Driven by either industry consortia or formal bodies, participation in the standardization process seems to be becoming more widespread in the ICT and other similar industries. This is particularly true for Internet technologies, where mobility of digital information over the globe across a variety of hardware and software platforms demands a high level of compatibility and durable standards. Certain levels of this technology stack favor formal or semi-formal standardization bodies like the Internet Engineering Task Force (IETF), Institute of Electrical and Electronics Engineers (IEEE), or ISO. Despite extensive collaboration within these bodies, or perhaps because of it, the creation of standards is often delayed or even fails completely (Besen & Farrell, 1991); both outcomes are costly for the industries which rely on these standards.
Recently research on standardization is concerned with a variety of issues including motivations for standardization, its impact on, and diffusion into industry, legal issues and business strategies related to standardization. On the other hand, empirical studies concerning how standards are produced are rather rare. An understanding of how production takes place in standardization bodies, how systems of standards are organized, and how all these change over time, can contribute to our understanding of failures and delays in standardization.
This paper is an attempt to contribute in this direction. We present results of an empirical study building upon our previous work (Gençer et al., 2006) concerning Internet standards published by the IETF and the collaborative processes involved in their production. We follow these processes through several decades of IETF’s existence.
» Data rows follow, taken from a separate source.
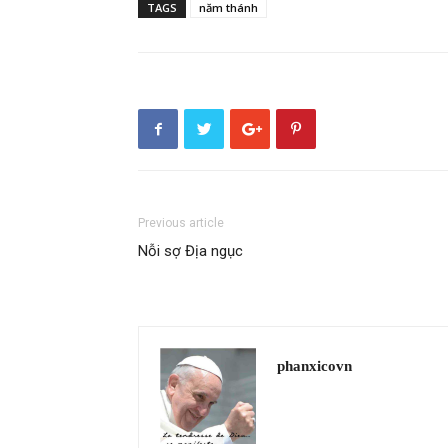
TAGS
năm thánh
Previous article
Nỗi sợ Địa ngục
phanxicovn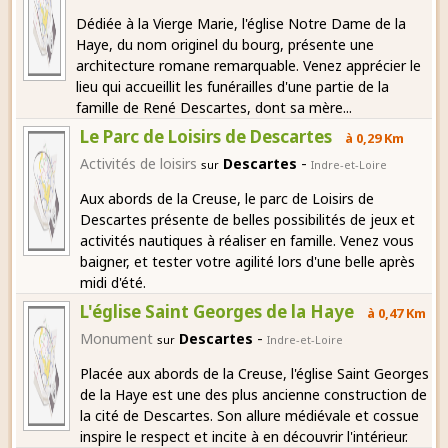
Dédiée à la Vierge Marie, l'église Notre Dame de la
Haye, du nom originel du bourg, présente une
architecture romane remarquable. Venez apprécier le
lieu qui accueillit les funérailles d'une partie de la
famille de René Descartes, dont sa mère...
Le Parc de Loisirs de Descartes
à 0,29 Km
-
Activités de loisirs
Descartes
sur
Indre-et-Loire
Aux abords de la Creuse, le parc de Loisirs de
Descartes présente de belles possibilités de jeux et
activités nautiques à réaliser en famille. Venez vous
baigner, et tester votre agilité lors d'une belle après
midi d'été.
L'église Saint Georges de la Haye
à 0,47 Km
-
Monument
Descartes
sur
Indre-et-Loire
Placée aux abords de la Creuse, l'église Saint Georges
de la Haye est une des plus ancienne construction de
la cité de Descartes. Son allure médiévale et cossue
inspire le respect et incite à en découvrir l'intérieur.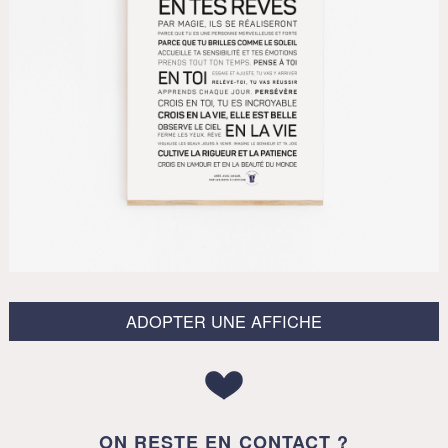
ADOPTER UNE AFFICHE
ON RESTE EN CONTACT ?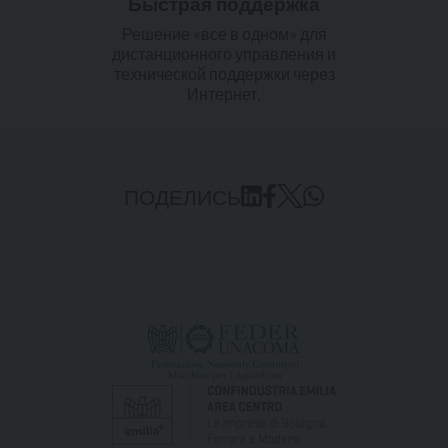
Быстрая поддержка
Решение «все в одном» для
дистанционного управления и
технической поддержки через
Интернет.
ПОДЕЛИСЬ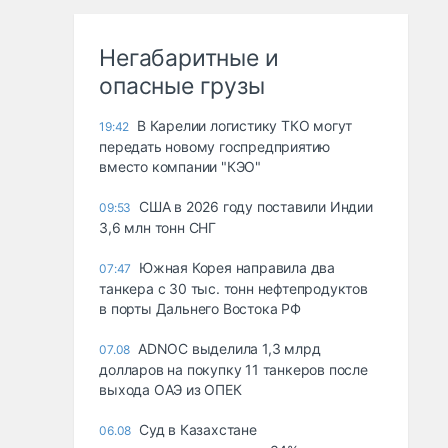
Негабаритные и
опасные грузы
В Карелии логистику ТКО могут
19:42
передать новому госпредприятию
вместо компании "КЭО"
США в 2026 году поставили Индии
09:53
3,6 млн тонн СНГ
Южная Корея направила два
07:47
танкера с 30 тыс. тонн нефтепродуктов
в порты Дальнего Востока РФ
ADNOC выделила 1,3 млрд
07.08
долларов на покупку 11 танкеров после
выхода ОАЭ из ОПЕК
Суд в Казахстане
06.08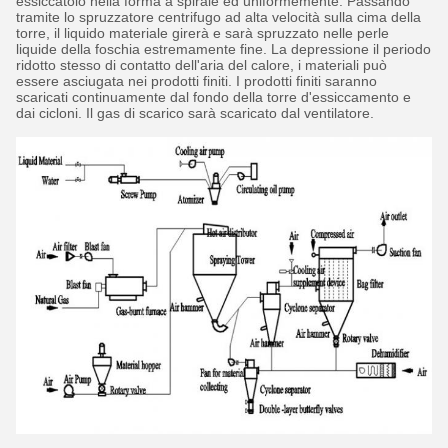
essiccatoio nella forma a spirale ed uniformemente. Passando
tramite lo spruzzatore centrifugo ad alta velocità sulla cima della
torre, il liquido materiale girerà e sarà spruzzato nelle perle
liquide della foschia estremamente fine. La depressione il periodo
ridotto stesso di contatto dell'aria del calore, i materiali può
essere asciugata nei prodotti finiti. I prodotti finiti saranno
scaricati continuamente dal fondo della torre d'essiccamento e
dai cicloni. Il gas di scarico sarà scaricato dal ventilatore.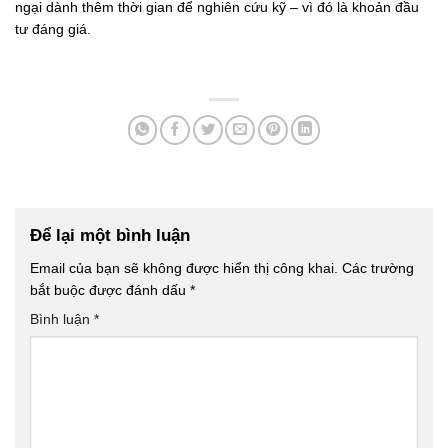
ngại dành thêm thời gian để nghiên cứu kỹ – vì đó là khoản đầu
tư đáng giá.
Để lại một bình luận
Email của bạn sẽ không được hiển thị công khai.
Các trường
bắt buộc được đánh dấu
*
Bình luận
*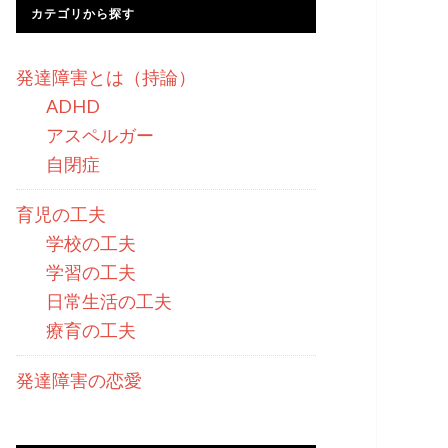
カテゴリから探す
発達障害とは（持論）
ADHD
アスペルガー
自閉症
育児の工夫
学校の工夫
学習の工夫
日常生活の工夫
療育の工夫
発達障害の恋愛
In addition to conventional exploratory statistics, we borrow concepts, methods, and tools from social network analysis to examine production related features and referential relations of standards in relation with the ways in which a system of standards change over time. Our study (1) highlights long term trends in the volume, composition, and collaborative features of IETF output, (2) explores changes in the subject focus of the standardization community, (3) examines changes in the interdependency structures of IETF driven standards using social network analysis methods, and discusses the consequences of certain structural changes for the future of standardization work.
The next section summarizes the background literature and describes the research methodology adopted in the study. Then we present the IETF case and the data set used in this research, along with the analysis methods employed. In the following sections we first present findings regarding changes in the features of standards and the extent of collaboration in their production, then we summarize findings about changes in interdependency structures through the decades. Finally we discuss consequences of the findings for the standardization process, followed by a summary of our conclusions.